I need to read a string from a sequence of bytes which is UTF-8. The source of these bytes come in in separate read operations, which won't respect character boundaries, so I cannot use System.Text.Encoding.UTF8.GetString. But, the System.Text.Decoder class, as returned by System.Text.Encoding.UTF8.GetDecoder() appears to be designed for this scenario. One of the OUT arguments looks like it should indicate when a character has only been partially read.
The documentation for Convert (at https://msdn.microsoft.com/en-us/library/h6w985hz(v=vs.110).aspx) suggests that the completed value should be false, if either the output ( char[] ) buffer was too small, or not all the bytes could be converted. See Remarks paragraph 4.
However, the completed value appears to be TRUE even when the docs says it should be false, when the bytes of a character have not been completely converted.
I presume I'm doing something wrong (or this is a bug ??), and if so, how can I detect if my byte stream is paused in the middle of a character ?
demonstration code:
const int outSize = 10;
char[] outBuf = new char[outSize];
byte[] frag1 = new byte[] { 0xE7 };
byte[] frag2 = new byte[] { 0x95, 0xA2 };
var decoder = System.Text.Encoding.UTF8.GetDecoder();
int bytesUsed, charsUsed; bool completed;
// the first byte of the UTF-8 character
decoder.Convert(frag1, 0, frag1.Length, outBuf, 0, outSize, false, out bytesUsed, out charsUsed, out completed);
Debug.Assert( bytesUsed == 1 );
Debug.Assert( charsUsed == 0 );
// // // // // // // // // // // // completed is true here, but WHY ?
Debug.Assert( ! completed);
// // // // // // // // // // // //
// the second and third bytes of the UTF-8 character
decoder.Convert(frag2, 0, frag2.Length, outBuf, 0, outSize, false, out bytesUsed, out charsUsed, out completed);
Debug.Assert(bytesUsed == 2);
Debug.Assert(charsUsed == 1);
Debug.Assert(completed);
Debug.Assert( new String(outBuf, 0, 1 ) == "畢" );
Thanks!

_Dataset records_

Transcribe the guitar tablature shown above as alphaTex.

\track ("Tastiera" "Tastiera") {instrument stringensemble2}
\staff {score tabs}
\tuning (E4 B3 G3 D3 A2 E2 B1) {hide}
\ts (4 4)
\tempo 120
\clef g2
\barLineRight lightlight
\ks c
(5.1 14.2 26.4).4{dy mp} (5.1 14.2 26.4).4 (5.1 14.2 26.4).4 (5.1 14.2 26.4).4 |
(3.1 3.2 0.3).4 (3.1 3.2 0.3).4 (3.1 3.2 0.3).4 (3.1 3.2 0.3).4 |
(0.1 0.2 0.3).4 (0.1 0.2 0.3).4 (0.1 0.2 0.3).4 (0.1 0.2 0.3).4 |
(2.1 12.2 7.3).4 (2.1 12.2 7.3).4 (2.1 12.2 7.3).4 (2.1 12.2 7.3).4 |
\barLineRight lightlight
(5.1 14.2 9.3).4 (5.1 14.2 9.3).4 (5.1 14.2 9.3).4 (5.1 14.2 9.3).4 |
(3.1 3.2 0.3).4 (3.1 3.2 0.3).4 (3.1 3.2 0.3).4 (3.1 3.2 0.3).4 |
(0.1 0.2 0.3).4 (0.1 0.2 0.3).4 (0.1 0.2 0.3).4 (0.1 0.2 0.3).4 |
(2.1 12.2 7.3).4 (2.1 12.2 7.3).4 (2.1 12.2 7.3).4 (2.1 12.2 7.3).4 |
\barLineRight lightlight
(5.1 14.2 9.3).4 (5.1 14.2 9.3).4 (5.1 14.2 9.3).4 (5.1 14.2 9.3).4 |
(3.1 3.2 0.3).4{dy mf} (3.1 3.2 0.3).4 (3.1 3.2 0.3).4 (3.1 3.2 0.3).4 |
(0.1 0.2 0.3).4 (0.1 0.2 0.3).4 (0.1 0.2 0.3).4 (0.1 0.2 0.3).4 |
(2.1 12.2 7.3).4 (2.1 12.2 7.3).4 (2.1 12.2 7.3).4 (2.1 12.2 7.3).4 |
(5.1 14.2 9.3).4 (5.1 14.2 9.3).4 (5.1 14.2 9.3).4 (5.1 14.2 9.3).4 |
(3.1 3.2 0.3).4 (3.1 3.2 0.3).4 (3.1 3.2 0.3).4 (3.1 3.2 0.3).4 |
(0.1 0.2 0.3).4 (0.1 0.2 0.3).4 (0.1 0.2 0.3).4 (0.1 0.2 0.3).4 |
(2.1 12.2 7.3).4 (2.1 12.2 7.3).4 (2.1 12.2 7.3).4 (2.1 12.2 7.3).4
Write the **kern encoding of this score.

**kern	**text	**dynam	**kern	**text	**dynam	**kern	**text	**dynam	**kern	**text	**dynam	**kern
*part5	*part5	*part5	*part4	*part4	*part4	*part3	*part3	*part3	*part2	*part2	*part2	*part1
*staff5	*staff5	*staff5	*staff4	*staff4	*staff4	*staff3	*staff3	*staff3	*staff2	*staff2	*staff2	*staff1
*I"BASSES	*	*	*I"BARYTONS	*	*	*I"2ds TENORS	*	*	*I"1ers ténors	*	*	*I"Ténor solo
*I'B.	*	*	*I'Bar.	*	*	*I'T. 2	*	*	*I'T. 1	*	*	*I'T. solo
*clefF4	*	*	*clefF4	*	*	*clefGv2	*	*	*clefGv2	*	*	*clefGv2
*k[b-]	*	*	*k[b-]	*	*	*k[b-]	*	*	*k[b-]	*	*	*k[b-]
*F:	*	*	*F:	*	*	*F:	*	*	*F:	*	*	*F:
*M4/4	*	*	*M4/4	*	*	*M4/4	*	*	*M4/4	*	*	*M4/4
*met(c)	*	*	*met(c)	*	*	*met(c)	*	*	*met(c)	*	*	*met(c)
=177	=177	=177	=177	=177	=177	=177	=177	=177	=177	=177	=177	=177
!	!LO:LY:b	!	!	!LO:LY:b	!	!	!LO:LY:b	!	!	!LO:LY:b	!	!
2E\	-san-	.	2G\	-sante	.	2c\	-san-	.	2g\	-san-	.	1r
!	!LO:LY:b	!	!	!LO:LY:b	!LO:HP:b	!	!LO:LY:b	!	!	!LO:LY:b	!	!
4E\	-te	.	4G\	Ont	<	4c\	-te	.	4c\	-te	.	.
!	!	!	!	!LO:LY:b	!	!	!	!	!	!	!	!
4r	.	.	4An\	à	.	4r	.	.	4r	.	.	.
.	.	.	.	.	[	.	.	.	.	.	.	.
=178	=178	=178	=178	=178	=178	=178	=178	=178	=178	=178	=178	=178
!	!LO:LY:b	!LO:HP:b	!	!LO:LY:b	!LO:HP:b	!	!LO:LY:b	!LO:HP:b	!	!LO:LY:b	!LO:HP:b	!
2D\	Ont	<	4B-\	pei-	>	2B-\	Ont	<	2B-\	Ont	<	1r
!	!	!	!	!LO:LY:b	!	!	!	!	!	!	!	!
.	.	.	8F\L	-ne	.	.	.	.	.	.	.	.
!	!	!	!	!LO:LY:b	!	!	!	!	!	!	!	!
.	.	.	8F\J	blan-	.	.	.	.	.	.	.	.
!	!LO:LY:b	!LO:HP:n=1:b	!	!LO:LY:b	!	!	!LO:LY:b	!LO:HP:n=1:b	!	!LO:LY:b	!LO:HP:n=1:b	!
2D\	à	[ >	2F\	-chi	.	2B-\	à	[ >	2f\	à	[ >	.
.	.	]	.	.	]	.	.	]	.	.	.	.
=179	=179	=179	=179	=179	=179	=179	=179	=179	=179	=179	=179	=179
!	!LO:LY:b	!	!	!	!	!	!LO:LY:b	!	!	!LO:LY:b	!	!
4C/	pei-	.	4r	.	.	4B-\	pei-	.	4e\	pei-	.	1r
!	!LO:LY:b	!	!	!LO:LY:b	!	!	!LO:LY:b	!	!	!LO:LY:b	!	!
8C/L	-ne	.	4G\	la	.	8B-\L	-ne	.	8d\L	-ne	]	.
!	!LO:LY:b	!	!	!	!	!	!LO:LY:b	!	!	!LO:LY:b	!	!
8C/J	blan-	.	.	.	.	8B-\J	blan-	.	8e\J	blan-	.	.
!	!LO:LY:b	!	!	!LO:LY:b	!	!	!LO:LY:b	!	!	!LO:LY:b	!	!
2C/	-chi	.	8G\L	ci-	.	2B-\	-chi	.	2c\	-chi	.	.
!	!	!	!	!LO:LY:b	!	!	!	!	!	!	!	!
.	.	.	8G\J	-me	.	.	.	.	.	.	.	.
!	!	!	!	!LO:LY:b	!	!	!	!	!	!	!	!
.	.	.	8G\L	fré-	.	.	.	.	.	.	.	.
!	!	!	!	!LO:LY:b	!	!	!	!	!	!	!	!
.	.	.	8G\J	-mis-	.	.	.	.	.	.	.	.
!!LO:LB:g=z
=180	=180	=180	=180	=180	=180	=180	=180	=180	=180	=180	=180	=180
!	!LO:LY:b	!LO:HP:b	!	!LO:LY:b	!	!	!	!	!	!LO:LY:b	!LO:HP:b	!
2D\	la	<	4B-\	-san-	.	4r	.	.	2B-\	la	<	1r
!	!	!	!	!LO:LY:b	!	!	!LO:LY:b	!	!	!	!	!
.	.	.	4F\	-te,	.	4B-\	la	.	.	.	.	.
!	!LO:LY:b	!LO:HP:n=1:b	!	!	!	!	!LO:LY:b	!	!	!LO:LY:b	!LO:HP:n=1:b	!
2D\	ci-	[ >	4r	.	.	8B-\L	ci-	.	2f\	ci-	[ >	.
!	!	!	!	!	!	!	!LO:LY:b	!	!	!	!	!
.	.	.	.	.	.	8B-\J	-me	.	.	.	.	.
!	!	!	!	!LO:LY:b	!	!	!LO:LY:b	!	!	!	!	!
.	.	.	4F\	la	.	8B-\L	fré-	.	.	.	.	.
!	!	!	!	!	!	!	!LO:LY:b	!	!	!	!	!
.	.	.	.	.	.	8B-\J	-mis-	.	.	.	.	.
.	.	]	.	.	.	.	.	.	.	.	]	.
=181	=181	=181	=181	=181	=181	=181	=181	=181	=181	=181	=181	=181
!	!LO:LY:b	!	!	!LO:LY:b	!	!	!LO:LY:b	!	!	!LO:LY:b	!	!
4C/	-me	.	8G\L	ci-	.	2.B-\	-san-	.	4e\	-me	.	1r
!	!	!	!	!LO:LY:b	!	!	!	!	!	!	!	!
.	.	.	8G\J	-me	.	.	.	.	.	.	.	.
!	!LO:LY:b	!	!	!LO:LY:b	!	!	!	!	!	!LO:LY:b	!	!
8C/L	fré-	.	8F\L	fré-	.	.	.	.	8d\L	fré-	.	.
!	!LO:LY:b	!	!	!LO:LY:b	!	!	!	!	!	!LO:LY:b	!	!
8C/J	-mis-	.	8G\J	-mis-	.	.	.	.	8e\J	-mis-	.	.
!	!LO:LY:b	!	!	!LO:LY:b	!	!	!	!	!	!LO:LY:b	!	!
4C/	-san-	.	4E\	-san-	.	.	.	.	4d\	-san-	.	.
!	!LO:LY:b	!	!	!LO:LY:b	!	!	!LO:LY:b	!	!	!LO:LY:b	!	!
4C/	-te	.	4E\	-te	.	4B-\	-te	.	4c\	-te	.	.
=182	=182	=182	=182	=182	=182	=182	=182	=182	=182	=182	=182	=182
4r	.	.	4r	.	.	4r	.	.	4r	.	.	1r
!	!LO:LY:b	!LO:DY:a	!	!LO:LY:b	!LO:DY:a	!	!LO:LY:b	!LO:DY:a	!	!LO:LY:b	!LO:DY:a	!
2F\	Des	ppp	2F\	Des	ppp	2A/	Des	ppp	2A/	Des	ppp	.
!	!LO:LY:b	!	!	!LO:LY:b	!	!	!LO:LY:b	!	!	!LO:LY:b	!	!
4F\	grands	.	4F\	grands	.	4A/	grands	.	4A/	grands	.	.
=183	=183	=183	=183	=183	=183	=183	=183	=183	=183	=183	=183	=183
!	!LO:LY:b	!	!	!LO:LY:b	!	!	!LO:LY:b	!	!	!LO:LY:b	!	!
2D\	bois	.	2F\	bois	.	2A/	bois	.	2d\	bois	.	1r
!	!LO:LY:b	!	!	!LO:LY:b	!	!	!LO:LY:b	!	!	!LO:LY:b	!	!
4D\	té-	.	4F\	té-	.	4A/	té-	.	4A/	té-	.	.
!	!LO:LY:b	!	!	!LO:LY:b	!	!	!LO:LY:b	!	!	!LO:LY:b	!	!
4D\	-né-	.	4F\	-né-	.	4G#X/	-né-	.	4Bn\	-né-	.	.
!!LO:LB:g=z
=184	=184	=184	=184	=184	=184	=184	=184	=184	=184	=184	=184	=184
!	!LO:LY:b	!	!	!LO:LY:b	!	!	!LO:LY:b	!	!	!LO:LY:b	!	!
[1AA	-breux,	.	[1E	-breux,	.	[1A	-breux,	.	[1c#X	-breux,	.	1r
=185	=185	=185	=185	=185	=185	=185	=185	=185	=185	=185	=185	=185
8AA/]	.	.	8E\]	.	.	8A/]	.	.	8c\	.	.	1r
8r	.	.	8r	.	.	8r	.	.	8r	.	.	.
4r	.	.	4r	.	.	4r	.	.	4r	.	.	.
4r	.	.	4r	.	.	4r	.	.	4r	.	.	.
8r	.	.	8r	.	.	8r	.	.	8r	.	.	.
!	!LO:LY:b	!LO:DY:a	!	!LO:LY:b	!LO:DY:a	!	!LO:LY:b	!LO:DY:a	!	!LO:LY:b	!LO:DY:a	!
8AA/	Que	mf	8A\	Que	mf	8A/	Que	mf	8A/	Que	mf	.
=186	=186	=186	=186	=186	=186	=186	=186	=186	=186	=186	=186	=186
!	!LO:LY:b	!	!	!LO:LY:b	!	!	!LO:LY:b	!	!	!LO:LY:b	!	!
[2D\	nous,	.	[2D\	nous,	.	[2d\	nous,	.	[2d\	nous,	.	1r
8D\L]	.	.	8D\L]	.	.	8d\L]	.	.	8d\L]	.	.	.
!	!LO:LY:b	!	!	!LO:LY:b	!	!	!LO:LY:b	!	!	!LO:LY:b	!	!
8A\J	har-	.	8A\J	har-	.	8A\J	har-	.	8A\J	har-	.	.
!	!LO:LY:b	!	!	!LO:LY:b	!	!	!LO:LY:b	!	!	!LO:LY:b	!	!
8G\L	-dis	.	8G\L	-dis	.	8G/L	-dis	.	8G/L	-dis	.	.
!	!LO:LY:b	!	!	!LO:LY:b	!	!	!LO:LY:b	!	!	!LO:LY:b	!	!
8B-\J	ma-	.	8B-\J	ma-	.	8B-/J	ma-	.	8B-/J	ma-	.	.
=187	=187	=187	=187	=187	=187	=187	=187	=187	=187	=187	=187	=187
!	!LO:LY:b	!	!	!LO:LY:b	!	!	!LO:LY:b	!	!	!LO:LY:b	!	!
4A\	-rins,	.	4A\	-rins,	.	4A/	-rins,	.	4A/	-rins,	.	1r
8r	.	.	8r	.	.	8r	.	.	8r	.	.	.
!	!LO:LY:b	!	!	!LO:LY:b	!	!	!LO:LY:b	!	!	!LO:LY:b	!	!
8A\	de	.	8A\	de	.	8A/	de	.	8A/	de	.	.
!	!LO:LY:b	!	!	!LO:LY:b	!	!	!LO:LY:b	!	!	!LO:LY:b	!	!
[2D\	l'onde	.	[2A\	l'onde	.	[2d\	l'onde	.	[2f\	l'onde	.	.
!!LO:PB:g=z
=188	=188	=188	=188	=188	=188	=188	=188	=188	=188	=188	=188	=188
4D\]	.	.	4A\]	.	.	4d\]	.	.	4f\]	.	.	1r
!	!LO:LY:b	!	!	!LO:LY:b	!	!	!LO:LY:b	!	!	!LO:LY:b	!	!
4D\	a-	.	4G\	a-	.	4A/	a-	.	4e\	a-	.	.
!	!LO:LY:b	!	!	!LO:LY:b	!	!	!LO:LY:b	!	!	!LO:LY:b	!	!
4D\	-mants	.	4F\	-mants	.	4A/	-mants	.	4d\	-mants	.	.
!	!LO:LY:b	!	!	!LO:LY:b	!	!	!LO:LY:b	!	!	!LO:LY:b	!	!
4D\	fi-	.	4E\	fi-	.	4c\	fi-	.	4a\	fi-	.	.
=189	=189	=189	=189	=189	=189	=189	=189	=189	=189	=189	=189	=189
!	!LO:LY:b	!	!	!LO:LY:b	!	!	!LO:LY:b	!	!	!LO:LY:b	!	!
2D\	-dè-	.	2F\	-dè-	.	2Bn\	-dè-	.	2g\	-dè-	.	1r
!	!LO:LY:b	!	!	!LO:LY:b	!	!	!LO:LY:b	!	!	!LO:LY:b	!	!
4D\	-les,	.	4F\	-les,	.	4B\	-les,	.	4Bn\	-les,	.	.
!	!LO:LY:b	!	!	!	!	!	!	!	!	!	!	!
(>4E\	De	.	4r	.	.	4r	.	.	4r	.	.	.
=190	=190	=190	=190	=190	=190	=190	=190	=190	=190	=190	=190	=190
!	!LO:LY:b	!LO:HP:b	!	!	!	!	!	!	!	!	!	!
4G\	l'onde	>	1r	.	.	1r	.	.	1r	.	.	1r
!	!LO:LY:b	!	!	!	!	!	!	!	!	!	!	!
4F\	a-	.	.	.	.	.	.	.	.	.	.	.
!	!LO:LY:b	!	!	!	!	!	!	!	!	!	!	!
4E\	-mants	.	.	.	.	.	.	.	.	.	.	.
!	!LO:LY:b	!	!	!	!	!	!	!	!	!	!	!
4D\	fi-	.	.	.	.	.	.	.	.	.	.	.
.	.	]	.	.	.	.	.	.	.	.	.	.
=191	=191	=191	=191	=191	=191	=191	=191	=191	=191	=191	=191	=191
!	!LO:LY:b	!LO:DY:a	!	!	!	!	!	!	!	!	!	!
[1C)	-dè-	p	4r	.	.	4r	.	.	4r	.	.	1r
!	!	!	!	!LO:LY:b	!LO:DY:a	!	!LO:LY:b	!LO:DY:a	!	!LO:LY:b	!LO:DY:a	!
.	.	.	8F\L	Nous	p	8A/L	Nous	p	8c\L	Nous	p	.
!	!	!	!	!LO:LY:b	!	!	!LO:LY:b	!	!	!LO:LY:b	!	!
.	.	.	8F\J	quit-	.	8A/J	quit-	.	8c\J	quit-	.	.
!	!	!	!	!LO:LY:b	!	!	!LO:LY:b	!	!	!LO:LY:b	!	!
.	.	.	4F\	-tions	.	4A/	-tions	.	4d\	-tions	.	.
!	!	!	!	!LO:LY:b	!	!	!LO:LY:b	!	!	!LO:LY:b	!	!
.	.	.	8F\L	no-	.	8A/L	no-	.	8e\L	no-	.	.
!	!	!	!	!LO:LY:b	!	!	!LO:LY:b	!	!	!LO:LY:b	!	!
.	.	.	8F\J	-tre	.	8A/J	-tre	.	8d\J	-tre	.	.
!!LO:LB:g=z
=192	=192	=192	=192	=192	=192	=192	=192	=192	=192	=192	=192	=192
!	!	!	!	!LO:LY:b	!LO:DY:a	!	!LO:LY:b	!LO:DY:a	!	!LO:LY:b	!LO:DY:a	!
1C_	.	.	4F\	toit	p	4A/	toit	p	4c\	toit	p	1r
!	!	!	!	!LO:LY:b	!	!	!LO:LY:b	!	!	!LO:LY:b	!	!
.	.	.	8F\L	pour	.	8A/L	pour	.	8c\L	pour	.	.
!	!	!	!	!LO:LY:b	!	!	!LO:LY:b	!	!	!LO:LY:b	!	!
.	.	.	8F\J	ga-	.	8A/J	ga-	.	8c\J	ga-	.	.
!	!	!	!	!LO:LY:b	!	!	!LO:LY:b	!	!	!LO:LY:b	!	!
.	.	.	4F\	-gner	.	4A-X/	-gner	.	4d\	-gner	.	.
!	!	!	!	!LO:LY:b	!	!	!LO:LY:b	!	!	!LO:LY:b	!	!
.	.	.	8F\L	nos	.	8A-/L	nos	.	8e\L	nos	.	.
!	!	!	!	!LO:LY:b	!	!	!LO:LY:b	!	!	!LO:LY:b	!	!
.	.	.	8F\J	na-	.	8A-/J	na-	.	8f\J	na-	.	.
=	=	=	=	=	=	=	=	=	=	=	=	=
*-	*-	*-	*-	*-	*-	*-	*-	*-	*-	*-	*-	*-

_What this exercise asks_
1. Say whether each statement agrees with the post about the UTF-8 decoder, answering yes or no and quoting the deciding words: (a) the completed value appears to be true even where the documentation says it should be false; (b) the first fragment in the demonstration code holds two bytes; (c) the writer can use System.Text.Encoding.UTF8.GetString here.
2. Transcribe the records from their start through the line that contains "Write the **kern encoding of this score.", inclusive.

_Task answers_
1.
(a) Yes: "the completed value appears to be TRUE even when the docs says it should be false"
(b) No: "byte[] frag1 = new byte[] { 0xE7 };"
(c) No: "so I cannot use System.Text.Encoding.UTF8.GetString"

2.
Transcribe the guitar tablature shown above as alphaTex.

\track ("Tastiera" "Tastiera") {instrument stringensemble2}
\staff {score tabs}
\tuning (E4 B3 G3 D3 A2 E2 B1) {hide}
\ts (4 4)
\tempo 120
\clef g2
\barLineRight lightlight
\ks c
(5.1 14.2 26.4).4{dy mp} (5.1 14.2 26.4).4 (5.1 14.2 26.4).4 (5.1 14.2 26.4).4 |
(3.1 3.2 0.3).4 (3.1 3.2 0.3).4 (3.1 3.2 0.3).4 (3.1 3.2 0.3).4 |
(0.1 0.2 0.3).4 (0.1 0.2 0.3).4 (0.1 0.2 0.3).4 (0.1 0.2 0.3).4 |
(2.1 12.2 7.3).4 (2.1 12.2 7.3).4 (2.1 12.2 7.3).4 (2.1 12.2 7.3).4 |
\barLineRight lightlight
(5.1 14.2 9.3).4 (5.1 14.2 9.3).4 (5.1 14.2 9.3).4 (5.1 14.2 9.3).4 |
(3.1 3.2 0.3).4 (3.1 3.2 0.3).4 (3.1 3.2 0.3).4 (3.1 3.2 0.3).4 |
(0.1 0.2 0.3).4 (0.1 0.2 0.3).4 (0.1 0.2 0.3).4 (0.1 0.2 0.3).4 |
(2.1 12.2 7.3).4 (2.1 12.2 7.3).4 (2.1 12.2 7.3).4 (2.1 12.2 7.3).4 |
\barLineRight lightlight
(5.1 14.2 9.3).4 (5.1 14.2 9.3).4 (5.1 14.2 9.3).4 (5.1 14.2 9.3).4 |
(3.1 3.2 0.3).4{dy mf} (3.1 3.2 0.3).4 (3.1 3.2 0.3).4 (3.1 3.2 0.3).4 |
(0.1 0.2 0.3).4 (0.1 0.2 0.3).4 (0.1 0.2 0.3).4 (0.1 0.2 0.3).4 |
(2.1 12.2 7.3).4 (2.1 12.2 7.3).4 (2.1 12.2 7.3).4 (2.1 12.2 7.3).4 |
(5.1 14.2 9.3).4 (5.1 14.2 9.3).4 (5.1 14.2 9.3).4 (5.1 14.2 9.3).4 |
(3.1 3.2 0.3).4 (3.1 3.2 0.3).4 (3.1 3.2 0.3).4 (3.1 3.2 0.3).4 |
(0.1 0.2 0.3).4 (0.1 0.2 0.3).4 (0.1 0.2 0.3).4 (0.1 0.2 0.3).4 |
(2.1 12.2 7.3).4 (2.1 12.2 7.3).4 (2.1 12.2 7.3).4 (2.1 12.2 7.3).4
Write the **kern encoding of this score.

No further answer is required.